Texto:
"""

Vítor De Araújo, 2014-08-30 12:11:54 -0300 #

Hahaha, "the absence of art is the art" é ótimo. Eu responderia que "the absence of grade is the grade" se eu fosse o professor, mas né. :P

O inglês e o francês se puxam pra bagunçar a ortografia (adiciono à lista o 'g' em "vingt" em francês (< latim "viginti"; como aquele 'g' foi parar depois do 'n' é um grande mistério da humanidade)). No português eu não vejo muito isso; normalmente as inconsistências são na forma de um caso em que a ortografia foi simplificada vs. outro em que ela foi mantida como era, mas não de adicionar letra onde não era pra ter. Agora o critério que se usa pra simplificar uns casos e não outros deve ter tido uma dose de "fica mais bonito" mesmo. :P

Quanto aos butiá, pra mim essa é a versão correta da frase. *"Me caiu os butiás do bolso" é agramatical em gauchês. :P


Fernando, 2015-07-08 23:18:42 -0300 #

A ideia de uma "ortografia oficial" e "reforma ortográfica" é muito burra. E autoritária, ditatorial. A pior coisa que poderia ter acontecido à língua portuguesa foi terem imposto uma terrível ortografia pseudofonética à qual todas as palavras devem se conformar.

"""

Itens do conjunto:
"""

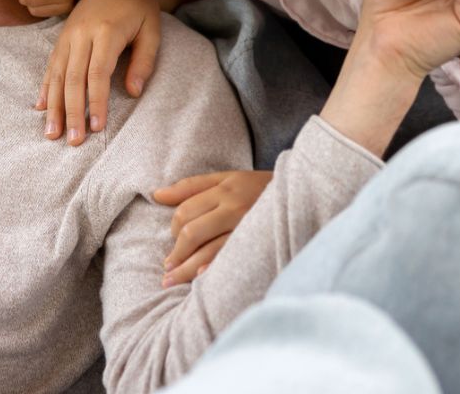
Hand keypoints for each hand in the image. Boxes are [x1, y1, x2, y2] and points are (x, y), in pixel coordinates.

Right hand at [36, 0, 162, 145]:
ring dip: (53, 106)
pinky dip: (45, 87)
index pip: (98, 73)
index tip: (97, 127)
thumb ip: (144, 62)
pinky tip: (40, 107)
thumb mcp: (152, 31)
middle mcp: (81, 33)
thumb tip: (132, 93)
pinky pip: (51, 65)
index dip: (96, 102)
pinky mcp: (62, 36)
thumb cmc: (141, 8)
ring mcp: (68, 34)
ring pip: (57, 74)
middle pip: (73, 78)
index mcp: (106, 31)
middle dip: (71, 112)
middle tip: (73, 141)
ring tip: (51, 133)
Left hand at [155, 170, 272, 286]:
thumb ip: (192, 187)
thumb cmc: (259, 188)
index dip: (173, 228)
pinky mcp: (258, 243)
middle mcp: (234, 207)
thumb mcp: (227, 179)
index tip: (172, 241)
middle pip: (192, 231)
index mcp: (225, 188)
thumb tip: (157, 195)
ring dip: (186, 268)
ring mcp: (247, 227)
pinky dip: (212, 268)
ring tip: (171, 280)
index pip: (186, 210)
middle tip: (168, 267)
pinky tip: (200, 279)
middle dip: (177, 252)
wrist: (302, 194)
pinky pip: (230, 258)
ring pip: (208, 249)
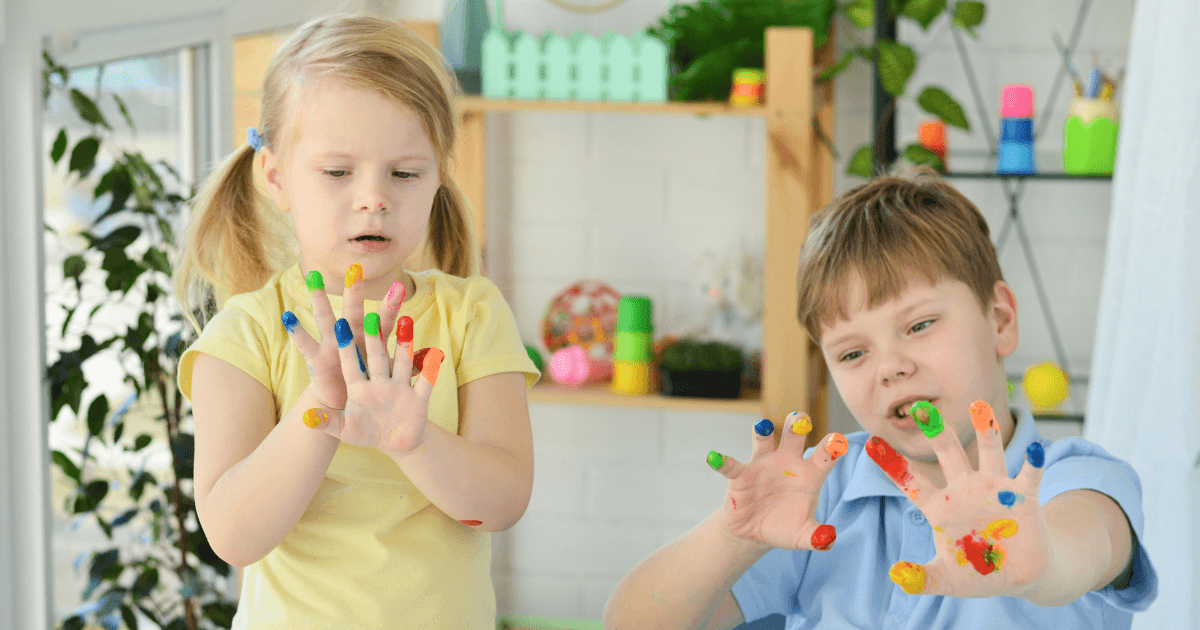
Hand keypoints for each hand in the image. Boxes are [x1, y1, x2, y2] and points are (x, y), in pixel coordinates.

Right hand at [282, 265, 405, 409]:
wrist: (346, 405)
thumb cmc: (371, 388)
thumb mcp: (391, 378)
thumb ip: (409, 367)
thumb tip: (434, 356)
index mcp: (371, 342)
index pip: (383, 321)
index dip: (390, 306)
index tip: (400, 285)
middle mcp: (351, 337)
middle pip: (353, 311)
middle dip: (354, 291)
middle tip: (355, 268)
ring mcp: (332, 344)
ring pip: (325, 317)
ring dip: (318, 298)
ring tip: (311, 276)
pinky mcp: (316, 359)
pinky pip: (305, 344)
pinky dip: (297, 331)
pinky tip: (288, 315)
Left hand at [300, 308, 445, 454]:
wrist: (394, 442)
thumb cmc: (365, 431)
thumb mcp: (344, 430)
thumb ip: (327, 423)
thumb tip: (306, 418)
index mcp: (359, 387)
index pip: (351, 363)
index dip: (346, 346)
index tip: (339, 324)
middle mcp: (380, 382)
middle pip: (376, 356)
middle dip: (374, 336)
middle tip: (371, 314)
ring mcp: (400, 388)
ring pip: (402, 362)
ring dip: (405, 343)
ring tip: (406, 320)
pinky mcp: (418, 399)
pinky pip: (426, 383)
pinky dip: (430, 370)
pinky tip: (436, 354)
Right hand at [708, 413, 845, 551]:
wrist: (755, 532)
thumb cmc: (785, 527)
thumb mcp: (802, 535)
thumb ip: (817, 537)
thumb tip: (829, 538)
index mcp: (810, 475)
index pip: (824, 457)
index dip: (832, 448)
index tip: (838, 441)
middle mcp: (788, 463)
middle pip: (794, 437)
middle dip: (797, 425)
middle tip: (800, 418)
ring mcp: (763, 465)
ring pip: (764, 441)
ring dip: (763, 431)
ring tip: (762, 425)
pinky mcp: (741, 475)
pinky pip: (731, 465)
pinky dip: (722, 461)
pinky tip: (714, 457)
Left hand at [868, 400, 1050, 597]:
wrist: (1019, 575)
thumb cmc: (977, 571)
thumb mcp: (947, 578)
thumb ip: (923, 577)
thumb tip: (896, 576)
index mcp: (940, 506)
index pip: (911, 481)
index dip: (892, 465)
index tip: (870, 442)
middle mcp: (965, 489)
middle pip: (948, 455)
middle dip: (936, 432)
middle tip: (922, 407)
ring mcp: (994, 489)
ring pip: (989, 453)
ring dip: (985, 430)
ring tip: (978, 405)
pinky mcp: (1024, 497)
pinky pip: (1029, 475)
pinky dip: (1033, 462)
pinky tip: (1036, 448)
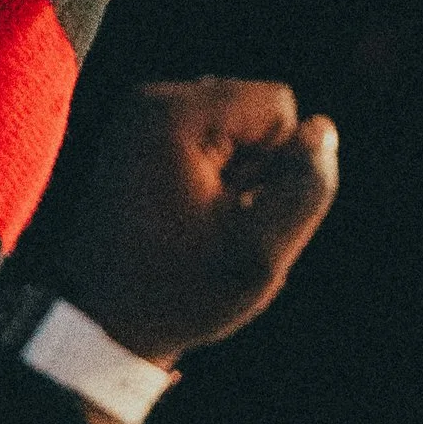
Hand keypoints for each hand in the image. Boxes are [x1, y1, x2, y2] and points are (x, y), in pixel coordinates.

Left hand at [51, 77, 340, 377]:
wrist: (101, 322)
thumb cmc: (178, 293)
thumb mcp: (258, 255)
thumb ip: (306, 188)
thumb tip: (321, 129)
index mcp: (175, 114)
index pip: (278, 106)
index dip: (279, 166)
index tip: (237, 212)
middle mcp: (151, 100)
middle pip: (255, 112)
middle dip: (254, 169)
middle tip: (212, 226)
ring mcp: (139, 117)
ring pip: (234, 129)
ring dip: (233, 178)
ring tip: (197, 226)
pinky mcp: (138, 138)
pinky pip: (207, 143)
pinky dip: (209, 180)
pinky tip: (184, 220)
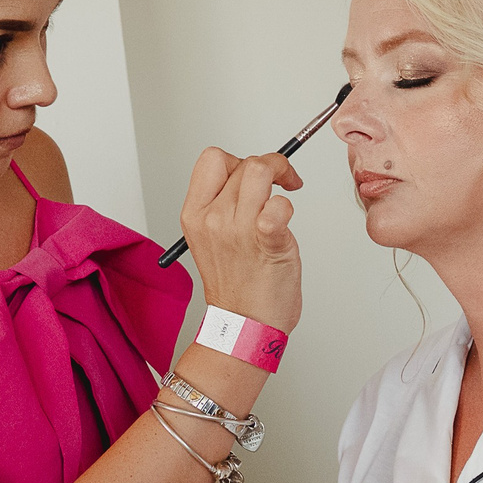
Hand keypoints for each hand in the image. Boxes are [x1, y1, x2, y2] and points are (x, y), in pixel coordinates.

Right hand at [181, 148, 303, 330]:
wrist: (245, 324)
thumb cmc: (238, 283)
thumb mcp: (214, 237)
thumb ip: (226, 205)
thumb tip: (253, 175)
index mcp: (194, 213)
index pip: (212, 158)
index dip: (238, 159)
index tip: (257, 176)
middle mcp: (213, 218)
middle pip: (244, 163)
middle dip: (271, 168)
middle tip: (285, 183)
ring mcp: (238, 230)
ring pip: (262, 172)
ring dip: (282, 181)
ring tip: (286, 200)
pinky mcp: (266, 241)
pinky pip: (280, 206)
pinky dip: (288, 208)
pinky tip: (286, 223)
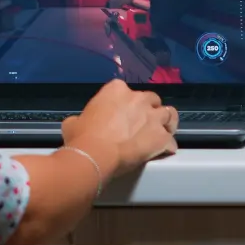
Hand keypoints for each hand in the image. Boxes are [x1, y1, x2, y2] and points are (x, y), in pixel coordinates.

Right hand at [60, 79, 177, 177]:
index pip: (125, 91)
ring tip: (163, 131)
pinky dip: (168, 146)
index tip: (121, 114)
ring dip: (166, 122)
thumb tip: (79, 123)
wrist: (95, 155)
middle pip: (151, 100)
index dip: (125, 104)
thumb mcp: (74, 121)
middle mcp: (138, 99)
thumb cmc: (81, 137)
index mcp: (116, 90)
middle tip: (142, 122)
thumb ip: (82, 118)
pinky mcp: (161, 137)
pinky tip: (164, 151)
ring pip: (169, 114)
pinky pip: (171, 141)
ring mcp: (153, 117)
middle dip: (149, 109)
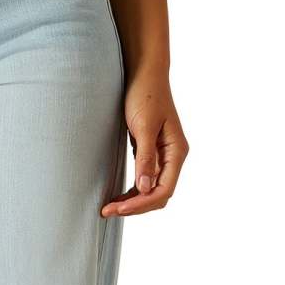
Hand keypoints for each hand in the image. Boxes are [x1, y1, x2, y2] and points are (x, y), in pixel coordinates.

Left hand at [101, 72, 188, 217]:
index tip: (118, 208)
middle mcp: (173, 157)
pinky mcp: (150, 153)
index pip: (164, 190)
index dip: (142, 203)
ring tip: (109, 207)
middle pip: (158, 195)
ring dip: (132, 202)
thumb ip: (145, 157)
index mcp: (177, 152)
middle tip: (107, 211)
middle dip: (135, 206)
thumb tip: (145, 187)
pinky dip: (132, 191)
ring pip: (151, 190)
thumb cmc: (145, 94)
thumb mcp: (144, 126)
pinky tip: (117, 195)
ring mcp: (162, 156)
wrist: (143, 73)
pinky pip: (144, 179)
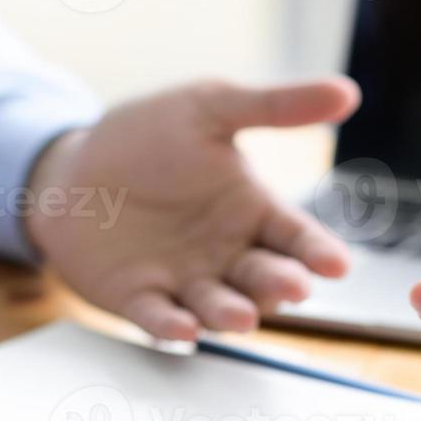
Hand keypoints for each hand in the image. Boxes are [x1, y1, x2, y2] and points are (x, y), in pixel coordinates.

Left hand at [27, 78, 360, 339]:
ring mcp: (185, 280)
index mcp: (252, 210)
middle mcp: (227, 253)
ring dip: (232, 314)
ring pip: (219, 306)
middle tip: (293, 287)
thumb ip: (275, 106)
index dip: (318, 252)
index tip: (338, 265)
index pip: (296, 236)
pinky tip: (183, 327)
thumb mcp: (210, 108)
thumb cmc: (148, 137)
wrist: (72, 166)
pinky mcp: (139, 298)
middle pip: (265, 278)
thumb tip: (347, 92)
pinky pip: (159, 316)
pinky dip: (172, 325)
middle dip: (280, 284)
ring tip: (242, 316)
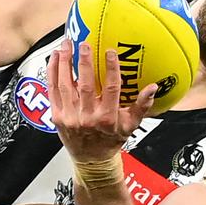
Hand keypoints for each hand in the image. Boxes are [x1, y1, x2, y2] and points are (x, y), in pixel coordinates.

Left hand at [47, 39, 155, 162]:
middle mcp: (87, 118)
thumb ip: (141, 106)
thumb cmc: (110, 140)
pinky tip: (54, 57)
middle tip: (84, 43)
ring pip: (65, 85)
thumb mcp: (130, 126)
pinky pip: (52, 91)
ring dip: (64, 62)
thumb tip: (153, 88)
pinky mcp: (57, 116)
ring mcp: (69, 117)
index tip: (110, 52)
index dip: (111, 69)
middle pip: (85, 85)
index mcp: (107, 119)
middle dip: (84, 62)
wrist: (91, 160)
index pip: (110, 90)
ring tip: (66, 44)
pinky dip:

"""

Enunciado A: Segundo os comentários sobre ortografia, de que palavra latina vem o francês "vingt"?
Enunciado B: Devolva, dos comentários sobre ortografia, o trecho que vai de "A ideia de uma" até "devem se conformar.", incluindo este último, sem qualquer alteração.
Enunciado C: Retome os comentários sobre ortografia a partir do ponto em que o texto termina e dê continuidade a eles.

Área de resposta A: Do latim "viginti".

Área de resposta B:
A ideia de uma "ortografia oficial" e "reforma ortográfica" é muito burra. E autoritária, ditatorial. A pior coisa que poderia ter acontecido à língua portuguesa foi terem imposto uma terrível ortografia pseudofonética à qual todas as palavras devem se conformar.

Área de resposta C:
Primeiro, como a aparência das palavras mudou, obras, por exemplo, do século XIX subitamente se tornaram antigas, de certa maneira "ilegíveis". Pegue um livro em inglês do século XVII, como o "an Essay on Human Understanding", de Locke, e a ortografia é a praticamente a mesma! Isso dá uma vitalidade e atualidade imensa às obras, que não precisam ser "adaptadas". Quando a grafia que os autores usaram é a mesma que a nossa atual, pode-se de certa forma dialogar com eles como se estivessem vivos, eles são nossos iguais. Que tolice, traduzir uma livro de uma língua para a mesma língua. Até considero isso uma certa traição aos autores das obras, que poderiam preferir a ortografia que utilizaram originalmente.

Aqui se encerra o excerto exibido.